Pour clore le temps des fêtes, juste avant de défaire le majestueux sapin aujourd’hui, cinoche en famille hier soir. Après avoir regardé les bandes annonces avec ma merveilleuse merveille, notre choix s’est porté sur le « Petit monde de Charlotte ».
J’ouvre ici une parenthèse pour m’y confesser: depuis la conception de ma merveilleuse merveille, mon rapport au cinéma a changé. Cinéphile dévorant toutes les nouveautés, capable de tripper au Festival des films du monde devant un obscur film japonais sous-titré en serbo-croate, tout a basculé quand je suis devenue enceinte. Questions d’hormones, sans doute.

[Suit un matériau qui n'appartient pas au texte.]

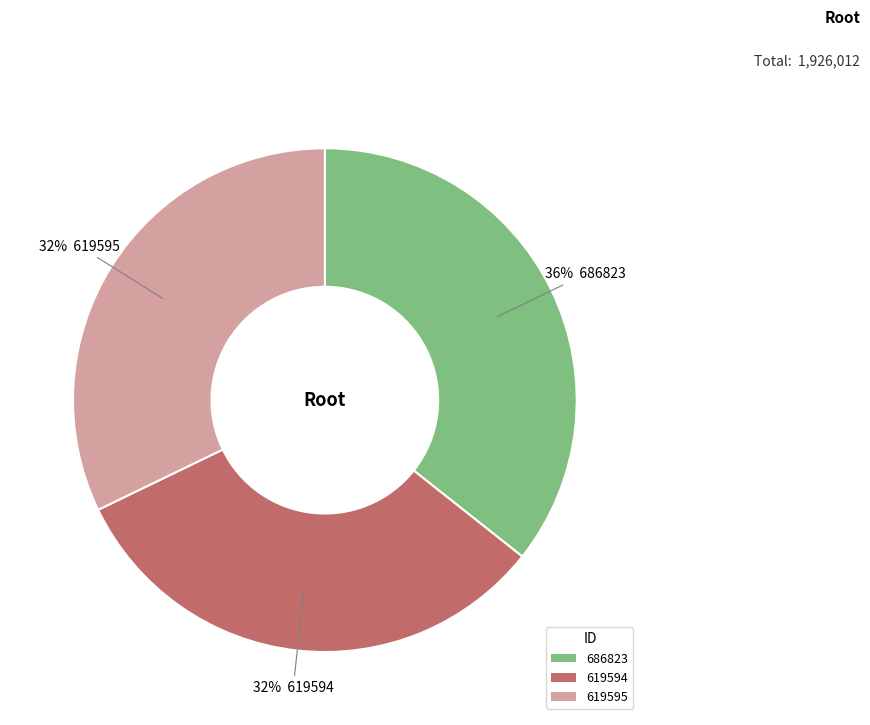

What is the largest slice in the pie chart?

686823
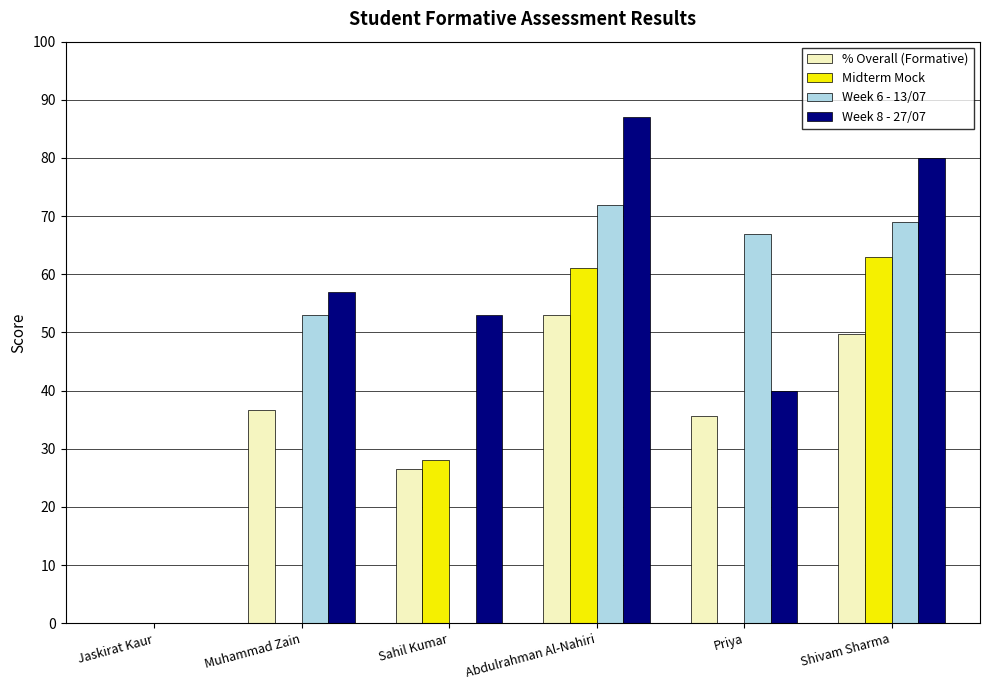

Reading left to right, extract all data points from this chart.

% Overall (Formative): 0.0	36.7	26.5	53.0	35.7	49.7
Midterm Mock: 0.0	0.0	28.0	61.0	0.0	63.0
Week 6 - 13/07: 0.0	53.0	0.0	72.0	67.0	69.0
Week 8 - 27/07: 0.0	57.0	53.0	87.0	40.0	80.0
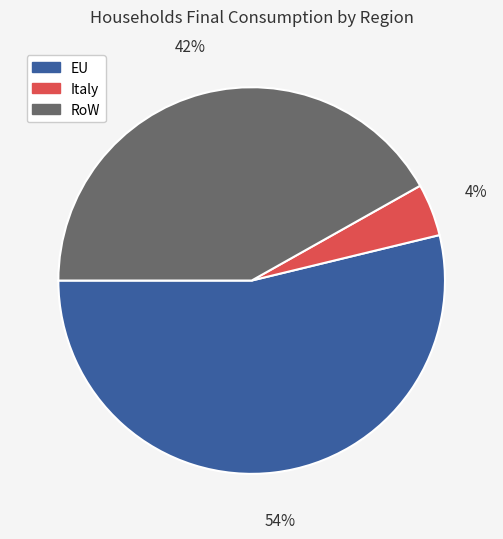

Is there a majority slice in this chart?

Yes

Quand je ne m’endormais pas au premier tiers du film, j’en braillais le reste. Mammouth en était un brin découragé, lui qui se faisait une joie de me faire découvrir le Seigneur des anneaux! Puis, depuis la naissance de ma merveilleuse merveille, curieusement, j’ai vu plus de films pour enfants que de films pour adultes *et je ne parle pas de films pour addddddddultesahouiahouiahoui, on s’entend!* . A quelques rares exceptions, pendant mon congé de maternité, avec ma copine Isa, on s’est tapé un festival de films français pendant que notre progéniture apprenait à socialiser à la garderie. Et à de plus rares exceptions encore avec Mammouth, quand je consentais à faire garder ma merveilleuse merveille. Et encore, le premier film pour nous qu’on a vu était l’excellent, mais pas très joyeux, Hôtel Rwanda… Bref, pour les critiques de film, c’est pas à moi qu’il faut s’adresser. Refermons la parenthèse!
Je disais donc que je ne verrai plus jamais les araignées du même oeil. Les araignées sont nos amies. Y compris celle qui se balade depuis tout à l’heure au-dessus de ma tête… Vous pensez qu’avec beaucoup de patience, je pourrai lui apprendre à tisser la phrase « Votez Rhinoféroce »?